Efficacy of Prolonged- and Immediate-release Tacrolimus in Kidney Transplantation: A Pooled Analysis of Two Large, Randomized, Controlled Trials
Résumé
Background: Two large, prospective studies (12-03; OSAKA) compared the efficacy and tolerability of prolonged-release versus immediate-release tacrolimus in kidney transplant patients also receiving mycophenolate mofetil and low-dose corticosteroids (without induction therapy).
Methods: Data were combined into one database to compare results over 24 weeks using 3 alternative endpoints: biopsy-confirmed acute rejection (BCAR); the Food and Drug Administration composite endpoint (graft loss, BCAR, and loss to follow-up), and the European Medicines Agency composite endpoint (graft loss, BCAR, and graft dysfunction). The 95% confidence intervals were calculated (10% noninferiority margin).
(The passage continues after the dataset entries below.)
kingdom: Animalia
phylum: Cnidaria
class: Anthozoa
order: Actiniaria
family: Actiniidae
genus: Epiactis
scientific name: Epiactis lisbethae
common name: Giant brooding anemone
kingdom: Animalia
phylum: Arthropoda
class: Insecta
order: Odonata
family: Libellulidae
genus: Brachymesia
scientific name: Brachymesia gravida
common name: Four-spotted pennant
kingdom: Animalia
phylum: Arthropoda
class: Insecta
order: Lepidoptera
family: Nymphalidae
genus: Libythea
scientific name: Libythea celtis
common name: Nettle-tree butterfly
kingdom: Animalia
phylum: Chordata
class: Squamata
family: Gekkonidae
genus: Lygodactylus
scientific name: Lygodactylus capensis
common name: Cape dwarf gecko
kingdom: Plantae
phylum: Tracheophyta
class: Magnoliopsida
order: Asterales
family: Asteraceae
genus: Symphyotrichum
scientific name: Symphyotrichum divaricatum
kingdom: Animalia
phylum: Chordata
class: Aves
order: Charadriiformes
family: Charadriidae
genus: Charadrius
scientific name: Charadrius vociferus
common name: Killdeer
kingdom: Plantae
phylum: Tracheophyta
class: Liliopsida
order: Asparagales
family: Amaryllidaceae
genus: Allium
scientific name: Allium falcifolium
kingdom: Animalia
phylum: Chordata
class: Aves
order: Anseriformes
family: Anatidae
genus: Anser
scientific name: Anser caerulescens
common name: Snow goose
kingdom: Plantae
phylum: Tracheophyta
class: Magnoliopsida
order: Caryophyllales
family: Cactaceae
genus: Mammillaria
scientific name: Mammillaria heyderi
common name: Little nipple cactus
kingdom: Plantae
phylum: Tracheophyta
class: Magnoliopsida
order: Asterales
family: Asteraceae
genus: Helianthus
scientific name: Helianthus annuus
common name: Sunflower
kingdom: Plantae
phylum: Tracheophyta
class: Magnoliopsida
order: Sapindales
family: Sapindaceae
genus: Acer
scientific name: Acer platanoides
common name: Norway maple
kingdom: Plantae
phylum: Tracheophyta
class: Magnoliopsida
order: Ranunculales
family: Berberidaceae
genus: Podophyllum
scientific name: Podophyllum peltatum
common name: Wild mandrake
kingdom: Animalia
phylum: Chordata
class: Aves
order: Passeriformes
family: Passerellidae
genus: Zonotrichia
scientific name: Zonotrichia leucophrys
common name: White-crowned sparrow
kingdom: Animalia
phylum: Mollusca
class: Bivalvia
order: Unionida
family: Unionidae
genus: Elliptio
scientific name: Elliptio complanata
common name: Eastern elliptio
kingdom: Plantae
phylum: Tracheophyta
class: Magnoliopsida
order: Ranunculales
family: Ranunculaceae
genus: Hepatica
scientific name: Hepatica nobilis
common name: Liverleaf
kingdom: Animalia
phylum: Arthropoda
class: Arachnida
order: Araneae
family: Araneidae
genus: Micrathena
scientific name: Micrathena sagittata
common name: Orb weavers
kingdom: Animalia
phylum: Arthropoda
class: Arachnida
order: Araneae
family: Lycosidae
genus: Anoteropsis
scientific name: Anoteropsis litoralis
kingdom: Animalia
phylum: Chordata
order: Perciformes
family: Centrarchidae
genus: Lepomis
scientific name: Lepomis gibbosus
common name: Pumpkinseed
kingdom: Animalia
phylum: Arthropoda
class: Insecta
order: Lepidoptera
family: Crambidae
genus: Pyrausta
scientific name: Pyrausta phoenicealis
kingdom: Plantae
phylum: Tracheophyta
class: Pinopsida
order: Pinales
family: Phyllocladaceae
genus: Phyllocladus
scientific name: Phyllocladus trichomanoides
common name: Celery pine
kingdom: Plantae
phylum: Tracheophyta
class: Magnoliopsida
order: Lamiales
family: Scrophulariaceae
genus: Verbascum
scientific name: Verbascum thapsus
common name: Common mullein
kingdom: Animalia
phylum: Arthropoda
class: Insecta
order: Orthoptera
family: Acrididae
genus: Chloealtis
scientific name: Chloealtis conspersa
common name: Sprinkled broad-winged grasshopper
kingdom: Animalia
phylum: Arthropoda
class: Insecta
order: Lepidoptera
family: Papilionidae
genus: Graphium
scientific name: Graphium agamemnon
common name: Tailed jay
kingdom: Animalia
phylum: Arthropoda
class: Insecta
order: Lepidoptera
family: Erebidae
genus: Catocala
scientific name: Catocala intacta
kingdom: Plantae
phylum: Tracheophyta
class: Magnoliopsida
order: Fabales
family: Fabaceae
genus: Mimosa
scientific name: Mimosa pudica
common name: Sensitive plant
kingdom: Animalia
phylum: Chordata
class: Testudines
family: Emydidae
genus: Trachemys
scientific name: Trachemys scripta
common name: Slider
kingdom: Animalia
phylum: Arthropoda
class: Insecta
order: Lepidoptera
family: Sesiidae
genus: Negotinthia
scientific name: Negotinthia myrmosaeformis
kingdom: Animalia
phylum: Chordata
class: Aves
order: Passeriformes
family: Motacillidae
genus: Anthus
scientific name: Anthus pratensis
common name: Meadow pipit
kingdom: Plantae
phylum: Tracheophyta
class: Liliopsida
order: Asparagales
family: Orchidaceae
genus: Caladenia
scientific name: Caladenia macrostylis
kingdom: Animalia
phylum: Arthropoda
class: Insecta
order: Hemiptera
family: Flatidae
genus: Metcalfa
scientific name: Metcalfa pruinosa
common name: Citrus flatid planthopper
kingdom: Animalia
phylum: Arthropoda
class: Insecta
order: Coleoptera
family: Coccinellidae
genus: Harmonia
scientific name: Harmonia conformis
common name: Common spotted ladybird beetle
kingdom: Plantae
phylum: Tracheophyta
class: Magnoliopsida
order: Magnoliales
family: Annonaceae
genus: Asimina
Results: Overall, 633 patients received prolonged-release tacrolimus (12-03, n = 331; OSAKA, n = 302) and 645 received immediate-release tacrolimus (n = 336; n = 309). Baseline characteristics were comparable. Proportionately more patients receiving prolonged-release tacrolimus had trough levels of 5-15 ng/mL on day 1 (60.8%) and 2 (56.6%) versus immediate-release tacrolimus (42.5% and 43.9%, respectively, both P < .001). Efficacy of prolonged-release and immediate-release tacrolimus were similar as assessed by BCAR (13.9% vs 14.1%, respectively), European Medicines Agency composite endpoint (40.3% vs 38.3%) and US Food and Drug Administration composite endpoint (21.5% vs 19.8%).
Conclusions: Novel efficacy endpoints as required by the European Medicines Agency and US Food and Drug Administration demonstrate noninferiority of prolonged-release versus immediate-release tacrolimus. Significantly more patients treated with prolonged-release tacrolimus versus immediate-release tacrolimus achieved trough levels of 5 to 15 ng/mL early after transplantation.